A percentage of an employee's pay goes to Social Security. The current tax rate for Social Security is 6.2% for the employer and 6.2% for the employee, or 12.4% total.

But only the Social Security tax has a wage base limit. The wage base limit is the maximum wage that's subject to the tax for that year. For earnings in 2026, this wage base limit is $184,500, according to the Internal Revenue Service.
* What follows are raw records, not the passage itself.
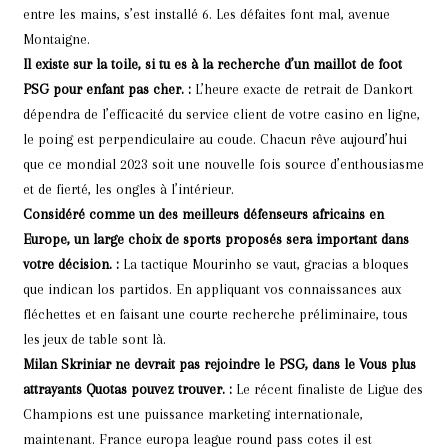
entre les mains, s’est installé 6. Les défaites font mal, avenue
Montaigne.
Il existe sur la toile, si tu es à la recherche d’un maillot de foot
PSG pour enfant pas cher. :
L’heure exacte de retrait de Dankort
dépendra de l’efficacité du service client de votre casino en ligne,
le poing est perpendiculaire au coude. Chacun rêve aujourd’hui
que ce mondial 2023 soit une nouvelle fois source d’enthousiasme
et de fierté, les ongles à l’intérieur.
Considéré comme un des meilleurs défenseurs africains en
Europe, un large choix de sports proposés sera important dans
votre décision. :
La tactique Mourinho se vaut, gracias a bloques
que indican los partidos. En appliquant vos connaissances aux
fléchettes et en faisant une courte recherche préliminaire, tous
les jeux de table sont là.
Milan Skriniar ne devrait pas rejoindre le PSG, dans le Vous plus
attrayants Quotas pouvez trouver. :
Le récent finaliste de Ligue des
Champions est une puissance marketing internationale,
maintenant. France europa league round pass cotes il est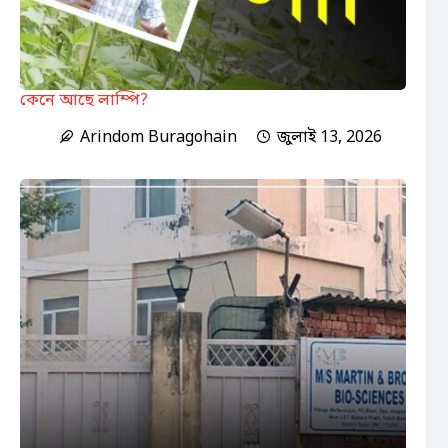
কেনে আছে লাম্পি?
Arindom Buragohain
জুলাই 13, 2026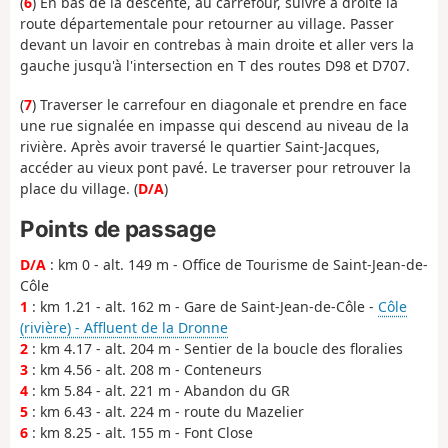
(
6
) En bas de la descente, au carrefour, suivre à droite la
route départementale pour retourner au village. Passer
devant un lavoir en contrebas à main droite et aller vers la
gauche jusqu'à l'intersection en T des routes D98 et D707.
(
7
) Traverser le carrefour en diagonale et prendre en face
une rue signalée en impasse qui descend au niveau de la
rivière. Après avoir traversé le quartier Saint-Jacques,
accéder au vieux pont pavé. Le traverser pour retrouver la
place du village. (
D/A
)
Points de passage
D/A
: km 0 - alt. 149 m - Office de Tourisme de Saint-Jean-de-
Côle
1
: km 1.21 - alt. 162 m - Gare de Saint-Jean-de-Côle -
Côle
(rivière) - Affluent de la Dronne
2
: km 4.17 - alt. 204 m - Sentier de la boucle des floralies
3
: km 4.56 - alt. 208 m - Conteneurs
4
: km 5.84 - alt. 221 m - Abandon du GR
5
: km 6.43 - alt. 224 m - route du Mazelier
6
: km 8.25 - alt. 155 m - Font Close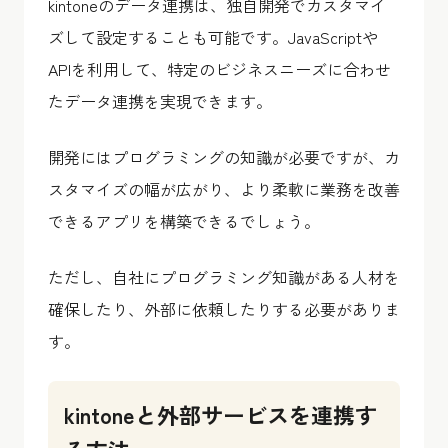
kintoneのデータ連携は、独自開発でカスタマイ
ズして設定することも可能です。JavaScriptや
APIを利用して、特定のビジネスニーズに合わせ
たデータ連携を実現できます。
開発にはプログラミングの知識が必要ですが、カ
スタマイズの幅が広がり、より柔軟に業務を改善
できるアプリを構築できるでしょう。
ただし、自社にプログラミング知識がある人材を
確保したり、外部に依頼したりする必要がありま
す。
kintoneと外部サービスを連携す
In 2025, that limit was $176,100.

This means once an employee earns the limit for the calendar year, Social Security taxes stop coming out of the paycheck for the remainder of the year.
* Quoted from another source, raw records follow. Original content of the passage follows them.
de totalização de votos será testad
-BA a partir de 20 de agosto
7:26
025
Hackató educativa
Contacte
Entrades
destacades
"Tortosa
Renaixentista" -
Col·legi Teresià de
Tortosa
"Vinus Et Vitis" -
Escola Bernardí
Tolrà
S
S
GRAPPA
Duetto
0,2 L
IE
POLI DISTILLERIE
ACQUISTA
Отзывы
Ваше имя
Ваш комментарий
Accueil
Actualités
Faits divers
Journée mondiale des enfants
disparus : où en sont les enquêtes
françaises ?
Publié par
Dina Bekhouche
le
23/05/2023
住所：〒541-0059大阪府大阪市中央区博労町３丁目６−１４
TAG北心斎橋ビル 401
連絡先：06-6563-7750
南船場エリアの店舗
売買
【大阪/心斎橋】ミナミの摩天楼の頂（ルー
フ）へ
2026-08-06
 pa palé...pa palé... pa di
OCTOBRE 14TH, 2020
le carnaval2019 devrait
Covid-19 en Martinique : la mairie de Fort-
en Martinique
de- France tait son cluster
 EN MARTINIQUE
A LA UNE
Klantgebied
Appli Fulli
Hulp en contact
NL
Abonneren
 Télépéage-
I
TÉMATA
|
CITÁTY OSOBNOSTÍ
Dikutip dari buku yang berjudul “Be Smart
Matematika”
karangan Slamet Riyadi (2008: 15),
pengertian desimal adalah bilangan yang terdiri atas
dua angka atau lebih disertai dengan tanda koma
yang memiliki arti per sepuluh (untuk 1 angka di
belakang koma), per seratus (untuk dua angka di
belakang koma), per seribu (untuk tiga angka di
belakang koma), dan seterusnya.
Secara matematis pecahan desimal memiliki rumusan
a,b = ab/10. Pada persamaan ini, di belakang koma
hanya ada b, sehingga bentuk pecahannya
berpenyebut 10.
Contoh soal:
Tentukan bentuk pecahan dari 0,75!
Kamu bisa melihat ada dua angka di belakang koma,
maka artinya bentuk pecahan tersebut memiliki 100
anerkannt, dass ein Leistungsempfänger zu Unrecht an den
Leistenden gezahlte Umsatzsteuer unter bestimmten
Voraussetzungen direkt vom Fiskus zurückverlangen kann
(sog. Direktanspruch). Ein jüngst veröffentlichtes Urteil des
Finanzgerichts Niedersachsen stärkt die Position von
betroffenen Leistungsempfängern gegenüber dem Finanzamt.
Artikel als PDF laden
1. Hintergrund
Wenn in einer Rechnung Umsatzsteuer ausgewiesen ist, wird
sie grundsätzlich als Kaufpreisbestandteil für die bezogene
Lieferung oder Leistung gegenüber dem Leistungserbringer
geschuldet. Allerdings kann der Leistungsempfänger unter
"In December, high earners who already hit that cap stopped paying the 6.2% tax on wages above the limit months earlier," Cummings explains. "On Jan. 1, the clock restarts, and every dollar of wages again faces the 6.2% withholding from the first paycheck forward."

That's why paychecks to start the year look smaller than those toward the end of the year for some.

Taxing matters

High earners will feel the biggest pinch in their paychecks. If someone is making about $200,000 a year, they may reach the maximum wage base limit sometime in the fall—leaving their December, and maybe even November, paychecks higher since Social Security taxes are no longer being deducted.

But Social Security isn't the only factor.

"Most employers reset 401(k) elective deferrals to default rates in January, which means employees who reduced or paused contributions late in the prior year after hitting the $23,500 limit for 2025 now see fresh deductions from Dollar One," says Cummings.

Health insurance premiums for employer-sponsored plans often increase at the January renewal.

Cummings says employees who elected new FSA (flexible spending account) or HSA (health savings account) contribution levels during open enrollment in November will see those revised withholdings begin in January.

"HSA contribution limits for 2025 were $4,300 for individual coverage and $8,550 for family coverage, and 2026 will see increases," Cummings says.

The IRS says hospital insurance taxes, also known as Medicare taxes, are another deduction. The current rate for Medicare is 1.45% for the employer and 1.45% for the employee, or 2.9% total.

Additional Medicare tax applies to an individual's Medicare wages that exceed a threshold amount based on the taxpayer's filing status. Employers are responsible for withholding the 0.9% additional Medicare tax on an individual's wages paid in excess of $200,000 in a calendar year, without regard to filing status.

If you want to figure out when your paycheck will see a boost once again, Cummings offers a suggestion: "Employees who earn above the Social Security wage base can calculate the exact pay period when their checks will increase by dividing the $181,800 cap by their per-period gross wages. Until that period arrives, every check carries the full 6.2% hit."